DIRECTIONS —
Each line with the word "curl" must appear in the answer, copied from the records.

##### SUPPLIED MATERIAL

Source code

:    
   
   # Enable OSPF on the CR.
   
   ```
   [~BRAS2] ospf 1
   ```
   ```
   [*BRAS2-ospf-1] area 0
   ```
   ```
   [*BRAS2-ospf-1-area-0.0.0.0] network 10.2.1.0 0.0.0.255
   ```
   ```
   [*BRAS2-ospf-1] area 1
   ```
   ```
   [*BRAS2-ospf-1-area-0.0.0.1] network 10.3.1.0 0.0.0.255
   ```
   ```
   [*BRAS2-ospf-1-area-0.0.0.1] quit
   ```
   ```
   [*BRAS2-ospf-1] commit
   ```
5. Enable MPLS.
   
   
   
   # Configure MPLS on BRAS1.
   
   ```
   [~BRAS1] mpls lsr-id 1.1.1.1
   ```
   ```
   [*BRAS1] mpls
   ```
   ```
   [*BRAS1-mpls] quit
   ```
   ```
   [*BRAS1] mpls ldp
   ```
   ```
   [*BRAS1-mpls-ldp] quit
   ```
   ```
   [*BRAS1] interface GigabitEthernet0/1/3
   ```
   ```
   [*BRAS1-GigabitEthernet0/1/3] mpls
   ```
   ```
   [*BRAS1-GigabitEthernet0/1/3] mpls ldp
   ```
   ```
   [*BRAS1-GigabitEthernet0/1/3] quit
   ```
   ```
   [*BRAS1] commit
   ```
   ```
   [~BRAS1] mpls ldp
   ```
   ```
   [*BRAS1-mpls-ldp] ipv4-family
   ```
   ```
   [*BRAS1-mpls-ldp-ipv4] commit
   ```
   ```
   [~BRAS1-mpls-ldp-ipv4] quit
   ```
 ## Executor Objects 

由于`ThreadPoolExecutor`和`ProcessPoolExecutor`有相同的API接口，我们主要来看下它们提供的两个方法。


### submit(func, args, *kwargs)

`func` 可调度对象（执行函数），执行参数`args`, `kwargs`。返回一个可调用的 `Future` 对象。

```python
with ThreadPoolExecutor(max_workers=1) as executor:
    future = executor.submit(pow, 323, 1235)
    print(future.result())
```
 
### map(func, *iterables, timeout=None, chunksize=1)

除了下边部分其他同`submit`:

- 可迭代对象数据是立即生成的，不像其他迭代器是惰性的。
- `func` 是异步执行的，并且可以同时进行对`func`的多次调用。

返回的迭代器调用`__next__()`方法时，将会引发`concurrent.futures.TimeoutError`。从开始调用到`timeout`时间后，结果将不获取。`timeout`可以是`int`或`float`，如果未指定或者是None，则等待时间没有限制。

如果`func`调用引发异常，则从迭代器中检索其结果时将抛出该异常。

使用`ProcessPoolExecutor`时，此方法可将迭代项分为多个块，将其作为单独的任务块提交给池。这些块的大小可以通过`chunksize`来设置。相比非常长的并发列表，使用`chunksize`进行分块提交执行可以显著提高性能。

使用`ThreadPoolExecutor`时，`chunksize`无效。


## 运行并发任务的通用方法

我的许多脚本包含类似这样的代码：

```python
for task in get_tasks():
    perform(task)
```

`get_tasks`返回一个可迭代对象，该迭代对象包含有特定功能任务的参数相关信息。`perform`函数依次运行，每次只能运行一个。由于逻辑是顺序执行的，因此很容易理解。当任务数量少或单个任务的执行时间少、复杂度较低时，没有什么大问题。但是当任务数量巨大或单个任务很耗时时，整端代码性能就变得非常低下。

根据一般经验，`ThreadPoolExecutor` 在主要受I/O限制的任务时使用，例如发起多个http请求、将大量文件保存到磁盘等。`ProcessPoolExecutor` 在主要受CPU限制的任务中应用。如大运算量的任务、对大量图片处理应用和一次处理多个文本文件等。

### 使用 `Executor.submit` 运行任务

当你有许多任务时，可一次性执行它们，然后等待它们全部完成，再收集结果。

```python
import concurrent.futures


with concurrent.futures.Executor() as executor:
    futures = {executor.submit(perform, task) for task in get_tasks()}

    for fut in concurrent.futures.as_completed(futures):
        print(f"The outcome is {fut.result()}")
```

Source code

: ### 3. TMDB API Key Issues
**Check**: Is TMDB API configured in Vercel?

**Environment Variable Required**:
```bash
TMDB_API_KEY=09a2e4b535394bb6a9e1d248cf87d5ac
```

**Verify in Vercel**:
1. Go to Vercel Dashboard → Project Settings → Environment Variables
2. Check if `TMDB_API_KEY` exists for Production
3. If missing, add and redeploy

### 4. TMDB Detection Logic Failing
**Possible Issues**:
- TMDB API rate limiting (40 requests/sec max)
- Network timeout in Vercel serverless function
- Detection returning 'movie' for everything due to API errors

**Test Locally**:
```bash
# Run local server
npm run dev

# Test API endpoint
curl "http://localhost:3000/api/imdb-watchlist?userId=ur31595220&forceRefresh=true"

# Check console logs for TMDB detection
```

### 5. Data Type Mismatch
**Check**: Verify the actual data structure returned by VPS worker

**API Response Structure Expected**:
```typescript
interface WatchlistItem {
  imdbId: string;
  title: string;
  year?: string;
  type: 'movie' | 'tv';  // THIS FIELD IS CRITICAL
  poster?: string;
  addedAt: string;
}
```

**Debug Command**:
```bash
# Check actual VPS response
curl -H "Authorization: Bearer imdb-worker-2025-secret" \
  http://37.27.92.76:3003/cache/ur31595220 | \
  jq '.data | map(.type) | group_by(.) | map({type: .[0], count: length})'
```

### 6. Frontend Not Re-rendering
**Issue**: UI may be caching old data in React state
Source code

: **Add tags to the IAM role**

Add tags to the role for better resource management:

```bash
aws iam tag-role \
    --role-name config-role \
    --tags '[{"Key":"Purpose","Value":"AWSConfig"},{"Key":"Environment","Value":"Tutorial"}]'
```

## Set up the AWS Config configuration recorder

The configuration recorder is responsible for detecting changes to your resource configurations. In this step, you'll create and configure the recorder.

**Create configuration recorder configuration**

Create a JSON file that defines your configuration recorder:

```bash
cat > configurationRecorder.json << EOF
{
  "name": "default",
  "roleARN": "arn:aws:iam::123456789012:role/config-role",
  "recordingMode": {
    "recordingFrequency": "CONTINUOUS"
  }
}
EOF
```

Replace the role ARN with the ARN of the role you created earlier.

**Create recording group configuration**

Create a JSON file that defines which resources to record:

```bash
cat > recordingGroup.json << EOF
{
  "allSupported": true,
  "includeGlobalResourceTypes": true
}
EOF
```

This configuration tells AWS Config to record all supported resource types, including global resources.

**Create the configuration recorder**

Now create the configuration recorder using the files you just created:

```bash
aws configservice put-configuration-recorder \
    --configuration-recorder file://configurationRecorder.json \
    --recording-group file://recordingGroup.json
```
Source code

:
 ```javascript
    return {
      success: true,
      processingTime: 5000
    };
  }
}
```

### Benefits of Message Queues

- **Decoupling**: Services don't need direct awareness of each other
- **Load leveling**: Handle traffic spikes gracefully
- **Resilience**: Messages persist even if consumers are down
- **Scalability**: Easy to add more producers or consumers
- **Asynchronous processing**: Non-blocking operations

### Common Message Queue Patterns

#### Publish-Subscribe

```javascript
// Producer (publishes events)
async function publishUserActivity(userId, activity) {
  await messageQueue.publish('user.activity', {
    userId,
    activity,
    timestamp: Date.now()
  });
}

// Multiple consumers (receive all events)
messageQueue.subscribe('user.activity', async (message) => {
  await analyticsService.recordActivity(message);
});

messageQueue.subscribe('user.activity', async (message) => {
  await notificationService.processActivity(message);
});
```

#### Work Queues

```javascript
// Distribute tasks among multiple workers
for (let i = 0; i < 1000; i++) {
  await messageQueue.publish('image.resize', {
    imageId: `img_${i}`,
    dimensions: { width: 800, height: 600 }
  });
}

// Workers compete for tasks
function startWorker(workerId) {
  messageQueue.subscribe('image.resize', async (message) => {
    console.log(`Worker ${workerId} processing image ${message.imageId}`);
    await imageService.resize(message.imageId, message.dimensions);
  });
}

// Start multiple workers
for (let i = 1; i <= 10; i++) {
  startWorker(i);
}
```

##########

EXERCISE ANSWER —
curl "http://localhost:3000/api/imdb-watchlist?userId=ur31595220&forceRefresh=true"
curl -H "Authorization: Bearer imdb-worker-2025-secret" \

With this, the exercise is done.